[Exercise passage]
+ + + + + + +

There are these distillations that we get throughout the story, like in the ten commandments or in the Sermon on the Mount. At points, it’s very clear: “Don’t murder.” “Honor your ma and pa.” “Do to others what you want them to do to you.” But if you really think about it, you don’t want a list. You might want a list for a certain season that will train your moral compass. Then, when you confront really complex situations, like Joshua or Moses, and it’s not clear, and there’s no list, you’ve been shaped to be the kind of person who knows how to figure out the right way forward. Lists will not help you do that. Wisdom will help you do that.

--- https://bibleproject.com/podcast/wisdom-lifes-complexity/

Listening to the podcast above earlier and thinking that it feels very similar to how to teach good coding practices. We use the short hand of rules, and lists of recommendations… sometimes. But that doesn’t teach you how to deal with the complex situations, the edge cases, the actual real problems that need solving.

The flip side being that as soon as you’re guided by wisdom, by the stories of what works, the shaping of thinking, you start getting into interpretation and ambiguity because you’re actually needing to think about the decisions you’re making. It can become hard to explain why you’re doing things, and different experiences will have coloured the “wisdom” that you’ve formed over the years. Which is why it becomes so important to have a variety of backgrounds and a willingness to communicate in a technical team that’s actually going to get things done. Why the lists and rules (microservices rule the world! TDD is the one true way! pure code is the only real code!) only get you so far, and should be starting points - not ending points.

+ + + + + + +

[Recorded data]
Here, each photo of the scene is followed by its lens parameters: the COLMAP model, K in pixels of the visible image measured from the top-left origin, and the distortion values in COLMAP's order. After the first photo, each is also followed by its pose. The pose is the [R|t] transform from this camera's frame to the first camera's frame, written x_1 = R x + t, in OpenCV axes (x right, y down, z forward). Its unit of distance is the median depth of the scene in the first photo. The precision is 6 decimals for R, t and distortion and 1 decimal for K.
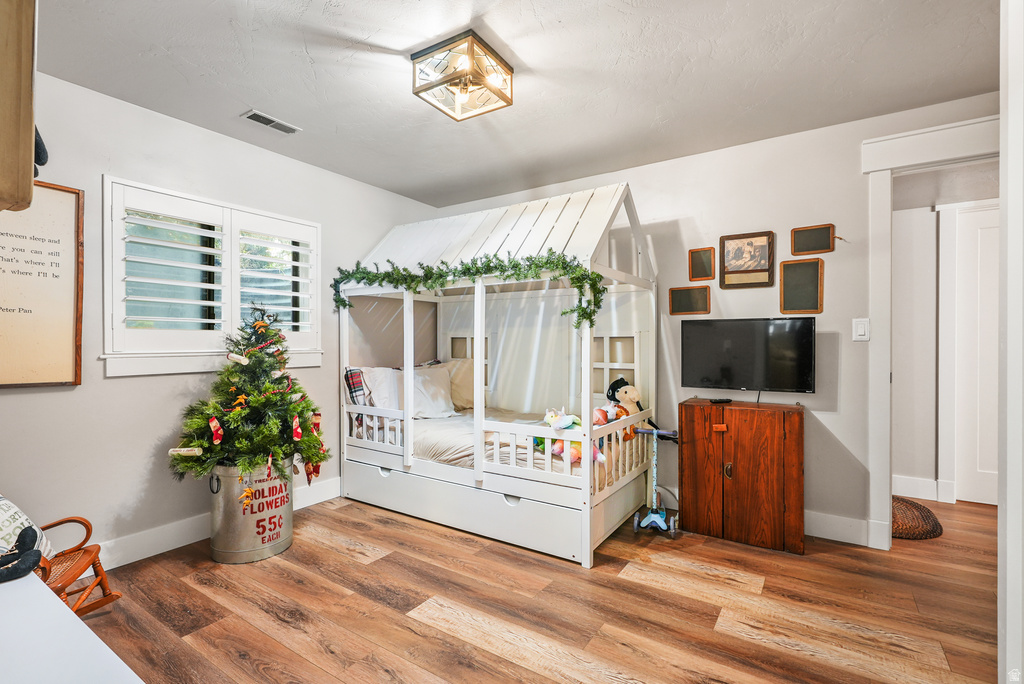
lens RADIAL K [[483.4, 0, 522.0], [0, 483.4, 349.7], [0, 0, 1]] dist [-0.005040, 0.000889]
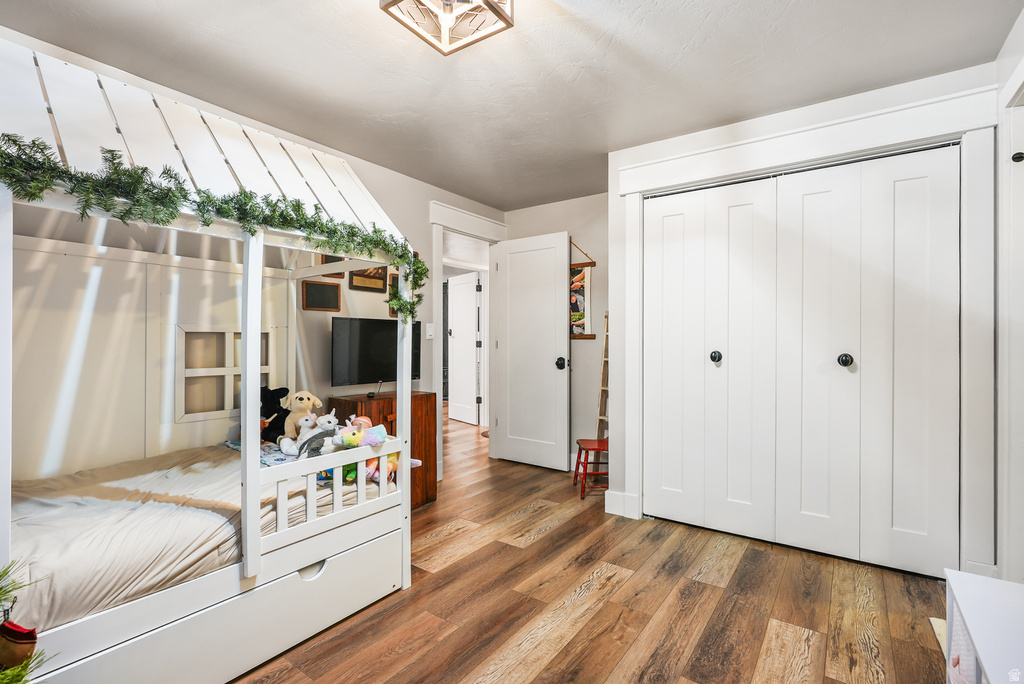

+ + + + + + +

[Work instruction] Quote each of the coding slogans that the passage on wisdom and rules gives in parentheses as examples of lists and rules.

[Solution for this exercise]
- microservices rule the world!
- TDD is the one true way!
- pure code is the only real code!